Le retour des éléphants commenteront certains, des mammouths ajouteront d’autres, constatons que dans ces temps d’écologie à tous coins de rue, ces pachydermes à peau épaisse par définition en auront besoin pour éviter pièges, chausses-trappes et balles sifflantes dont sans nulles illusions ils seront la cible. Bref pour parler «djeune» ce sera quelque peu Rock and Roll ! La Constitution de la Vème République comme la République même, est une bonne fille et saura parfaitement s’adapter à un rééquilibrage avec un peu plus de parlementarisme et sans nuire aux prérogatives de l’Élysée. Le vent du boulet est passé pas loin et il sera indispensable de mettre en place avec équilibre un peu de scrutin proportionnel dans nos votes, ce qu’au demeurant la plupart des partis réclament depuis fort longtemps.
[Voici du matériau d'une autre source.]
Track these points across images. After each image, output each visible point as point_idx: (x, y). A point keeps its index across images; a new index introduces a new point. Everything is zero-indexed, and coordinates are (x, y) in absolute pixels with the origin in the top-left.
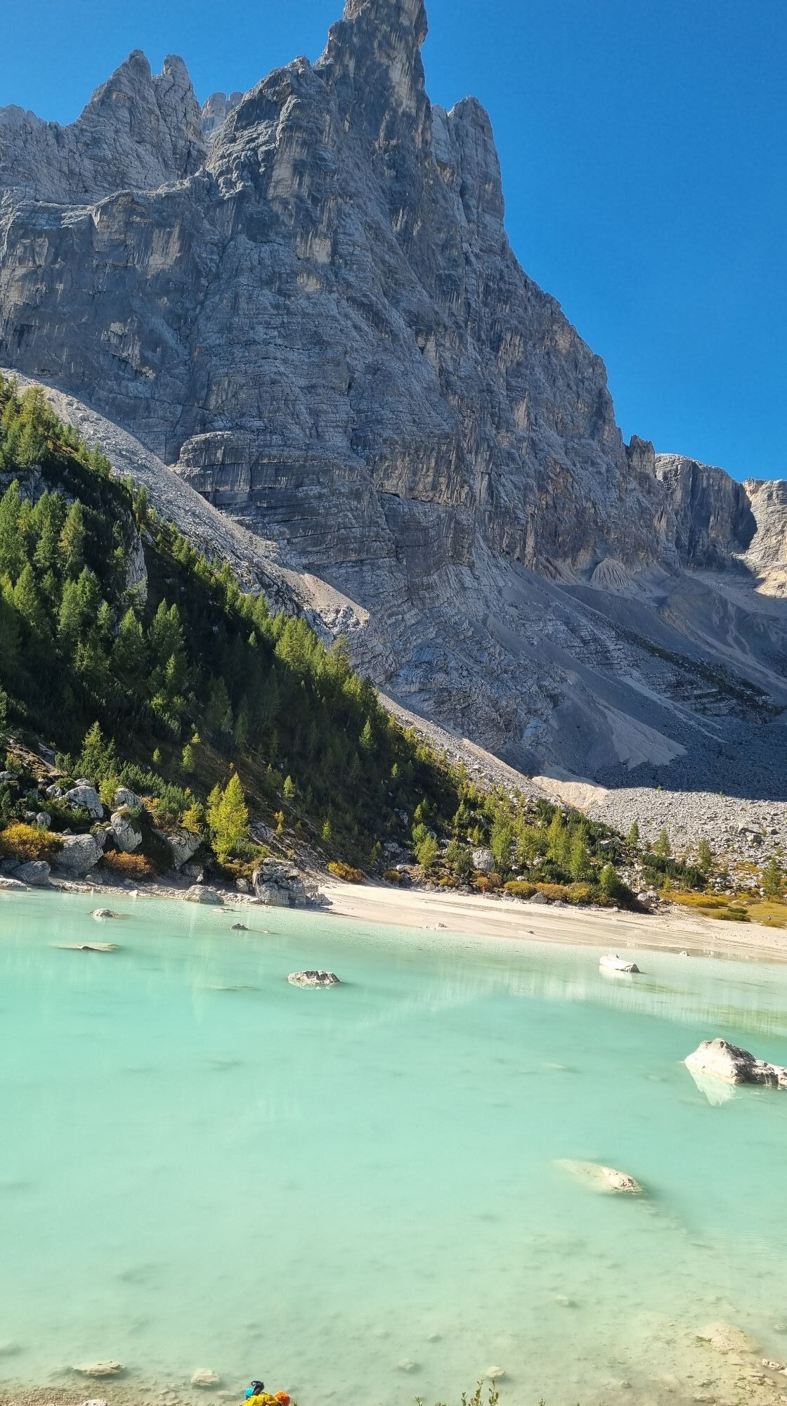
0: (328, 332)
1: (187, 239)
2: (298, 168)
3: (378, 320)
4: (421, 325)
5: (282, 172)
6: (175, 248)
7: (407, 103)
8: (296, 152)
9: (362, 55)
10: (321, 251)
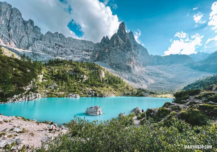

The Winds of change, les vents du changement comme disait, autre lieu autre temps, Winston Churchill, soufflent désormais sur la France et il nous appartient donc à nous tous, élus comme citoyens, de reconstruire ou solidifier les fondements de notre démocratie. Ainsi il apparait comme urgent de bâtir ce grand parti politique, cette union des démocrates qui rassemblera loin des chapelles, socio-démocrates et républicains gaullistes, écologistes et communistes , de faire un parti comme fut construit après guerre sous Charles de Gaulle le gouvernement d’Union nationale, sachant que de l’autre côté c’est une droite dure à l’image du Trumpisme qui va ruminer avec amertume sa défaite, et que la prochaine échéance décisive sera l’élection présidentielle de 2027. Nous aurons sans nul doute aucun l’occasion d’approfondir ce sujet. C’est à ces conditions seulement que la société française pourra se réconcilier avec elle-même et que la France pourra conserver son rang dans le concert des nations.